# Supplied data
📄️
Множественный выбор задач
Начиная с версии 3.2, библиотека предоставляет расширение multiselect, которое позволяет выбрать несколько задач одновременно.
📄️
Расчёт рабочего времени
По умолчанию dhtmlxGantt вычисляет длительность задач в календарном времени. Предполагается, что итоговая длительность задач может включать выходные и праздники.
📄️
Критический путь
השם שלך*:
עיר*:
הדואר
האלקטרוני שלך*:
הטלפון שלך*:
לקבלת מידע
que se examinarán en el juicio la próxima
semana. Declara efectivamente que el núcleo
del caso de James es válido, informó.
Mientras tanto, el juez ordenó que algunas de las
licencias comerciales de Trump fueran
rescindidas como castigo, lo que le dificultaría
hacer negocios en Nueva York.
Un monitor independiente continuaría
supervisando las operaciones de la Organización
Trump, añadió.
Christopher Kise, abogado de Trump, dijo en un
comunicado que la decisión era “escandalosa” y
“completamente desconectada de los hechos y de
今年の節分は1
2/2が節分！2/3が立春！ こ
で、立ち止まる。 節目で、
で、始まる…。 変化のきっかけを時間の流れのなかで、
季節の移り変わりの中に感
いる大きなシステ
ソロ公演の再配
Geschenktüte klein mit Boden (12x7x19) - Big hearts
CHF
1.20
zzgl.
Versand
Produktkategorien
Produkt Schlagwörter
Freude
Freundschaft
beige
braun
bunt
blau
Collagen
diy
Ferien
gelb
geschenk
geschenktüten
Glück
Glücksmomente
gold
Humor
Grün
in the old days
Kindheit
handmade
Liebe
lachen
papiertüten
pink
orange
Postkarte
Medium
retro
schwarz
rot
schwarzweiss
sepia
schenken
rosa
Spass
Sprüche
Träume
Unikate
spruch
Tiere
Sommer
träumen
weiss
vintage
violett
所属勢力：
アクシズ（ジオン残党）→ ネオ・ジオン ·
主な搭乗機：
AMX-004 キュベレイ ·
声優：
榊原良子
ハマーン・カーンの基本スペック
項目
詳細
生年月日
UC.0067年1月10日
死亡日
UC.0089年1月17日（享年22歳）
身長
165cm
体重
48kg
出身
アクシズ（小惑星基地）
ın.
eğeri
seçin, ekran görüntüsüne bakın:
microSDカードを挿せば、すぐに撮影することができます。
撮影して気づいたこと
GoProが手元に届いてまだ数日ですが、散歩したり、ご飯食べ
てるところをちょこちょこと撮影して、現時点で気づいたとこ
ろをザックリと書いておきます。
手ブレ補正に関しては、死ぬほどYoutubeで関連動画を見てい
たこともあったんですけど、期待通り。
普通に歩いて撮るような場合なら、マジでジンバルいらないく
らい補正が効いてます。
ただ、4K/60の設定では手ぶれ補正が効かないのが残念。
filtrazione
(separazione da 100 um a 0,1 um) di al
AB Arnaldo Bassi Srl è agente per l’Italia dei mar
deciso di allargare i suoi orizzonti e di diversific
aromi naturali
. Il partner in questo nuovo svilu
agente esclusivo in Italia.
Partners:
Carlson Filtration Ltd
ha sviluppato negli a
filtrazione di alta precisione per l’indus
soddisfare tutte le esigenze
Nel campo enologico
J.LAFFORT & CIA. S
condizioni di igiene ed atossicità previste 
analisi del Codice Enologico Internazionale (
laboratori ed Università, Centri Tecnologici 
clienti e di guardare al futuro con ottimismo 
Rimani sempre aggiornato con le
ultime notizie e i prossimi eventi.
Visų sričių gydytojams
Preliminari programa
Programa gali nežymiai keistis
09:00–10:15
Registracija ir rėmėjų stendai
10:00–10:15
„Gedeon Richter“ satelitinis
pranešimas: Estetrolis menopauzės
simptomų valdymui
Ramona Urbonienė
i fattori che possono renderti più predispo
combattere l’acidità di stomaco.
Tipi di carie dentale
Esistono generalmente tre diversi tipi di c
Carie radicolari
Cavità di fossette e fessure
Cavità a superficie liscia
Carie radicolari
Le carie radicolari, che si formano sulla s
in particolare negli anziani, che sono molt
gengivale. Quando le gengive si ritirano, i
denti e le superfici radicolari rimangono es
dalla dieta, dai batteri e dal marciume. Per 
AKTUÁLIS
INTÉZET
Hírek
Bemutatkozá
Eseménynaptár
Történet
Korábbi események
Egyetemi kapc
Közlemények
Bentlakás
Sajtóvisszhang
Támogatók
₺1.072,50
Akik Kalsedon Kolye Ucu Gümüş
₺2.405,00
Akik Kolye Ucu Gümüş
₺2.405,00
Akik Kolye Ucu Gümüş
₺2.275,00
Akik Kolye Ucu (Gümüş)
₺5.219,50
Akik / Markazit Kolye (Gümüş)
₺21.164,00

--

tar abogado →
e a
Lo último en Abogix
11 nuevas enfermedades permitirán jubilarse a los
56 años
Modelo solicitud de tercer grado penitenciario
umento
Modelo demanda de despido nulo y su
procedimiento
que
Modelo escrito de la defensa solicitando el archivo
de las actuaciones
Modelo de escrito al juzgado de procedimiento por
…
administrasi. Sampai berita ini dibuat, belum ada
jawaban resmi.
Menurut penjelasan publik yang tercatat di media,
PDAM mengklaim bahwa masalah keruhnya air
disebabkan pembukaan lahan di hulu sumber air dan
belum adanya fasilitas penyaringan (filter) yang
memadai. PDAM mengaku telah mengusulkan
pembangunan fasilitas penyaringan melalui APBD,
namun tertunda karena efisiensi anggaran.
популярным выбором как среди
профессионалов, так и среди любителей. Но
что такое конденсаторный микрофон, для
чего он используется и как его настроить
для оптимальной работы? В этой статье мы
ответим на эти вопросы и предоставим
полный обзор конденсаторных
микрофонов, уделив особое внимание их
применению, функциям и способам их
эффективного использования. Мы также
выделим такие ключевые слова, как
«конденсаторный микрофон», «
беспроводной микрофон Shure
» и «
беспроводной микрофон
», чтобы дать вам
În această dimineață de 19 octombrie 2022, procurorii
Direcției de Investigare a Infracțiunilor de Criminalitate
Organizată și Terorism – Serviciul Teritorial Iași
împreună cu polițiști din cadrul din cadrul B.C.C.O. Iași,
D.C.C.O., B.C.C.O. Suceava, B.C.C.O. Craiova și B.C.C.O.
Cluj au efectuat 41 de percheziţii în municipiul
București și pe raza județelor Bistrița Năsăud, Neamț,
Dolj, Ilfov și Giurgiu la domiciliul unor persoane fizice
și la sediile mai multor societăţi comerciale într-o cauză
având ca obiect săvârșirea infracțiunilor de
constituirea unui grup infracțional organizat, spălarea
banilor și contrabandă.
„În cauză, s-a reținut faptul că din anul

---

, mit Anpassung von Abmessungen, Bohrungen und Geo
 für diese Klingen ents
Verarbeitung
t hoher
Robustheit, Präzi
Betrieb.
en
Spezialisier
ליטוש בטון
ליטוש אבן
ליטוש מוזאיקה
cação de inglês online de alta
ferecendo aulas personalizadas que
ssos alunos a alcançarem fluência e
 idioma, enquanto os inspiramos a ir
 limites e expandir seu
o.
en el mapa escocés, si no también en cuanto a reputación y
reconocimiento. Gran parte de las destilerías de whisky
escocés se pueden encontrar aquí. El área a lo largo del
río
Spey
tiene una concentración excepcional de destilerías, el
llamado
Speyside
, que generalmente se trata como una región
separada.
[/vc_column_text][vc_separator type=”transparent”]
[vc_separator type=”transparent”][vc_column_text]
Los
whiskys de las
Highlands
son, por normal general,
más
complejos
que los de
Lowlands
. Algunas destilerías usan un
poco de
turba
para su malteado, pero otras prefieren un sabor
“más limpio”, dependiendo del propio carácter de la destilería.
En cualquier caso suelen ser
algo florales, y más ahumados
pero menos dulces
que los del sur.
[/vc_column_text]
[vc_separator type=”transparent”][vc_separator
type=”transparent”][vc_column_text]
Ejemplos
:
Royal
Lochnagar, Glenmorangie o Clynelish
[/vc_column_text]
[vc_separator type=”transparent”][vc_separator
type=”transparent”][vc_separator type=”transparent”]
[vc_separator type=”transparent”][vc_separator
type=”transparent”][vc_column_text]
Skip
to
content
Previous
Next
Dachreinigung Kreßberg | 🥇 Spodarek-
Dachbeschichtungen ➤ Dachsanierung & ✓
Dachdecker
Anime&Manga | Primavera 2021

# Requirement
Go line by line through the records above and copy each one containing "Gümüş".

# Reply
Akik Kalsedon Kolye Ucu Gümüş
Akik Kolye Ucu Gümüş
Akik Kolye Ucu Gümüş
Akik Kolye Ucu (Gümüş)
Akik / Markazit Kolye (Gümüş)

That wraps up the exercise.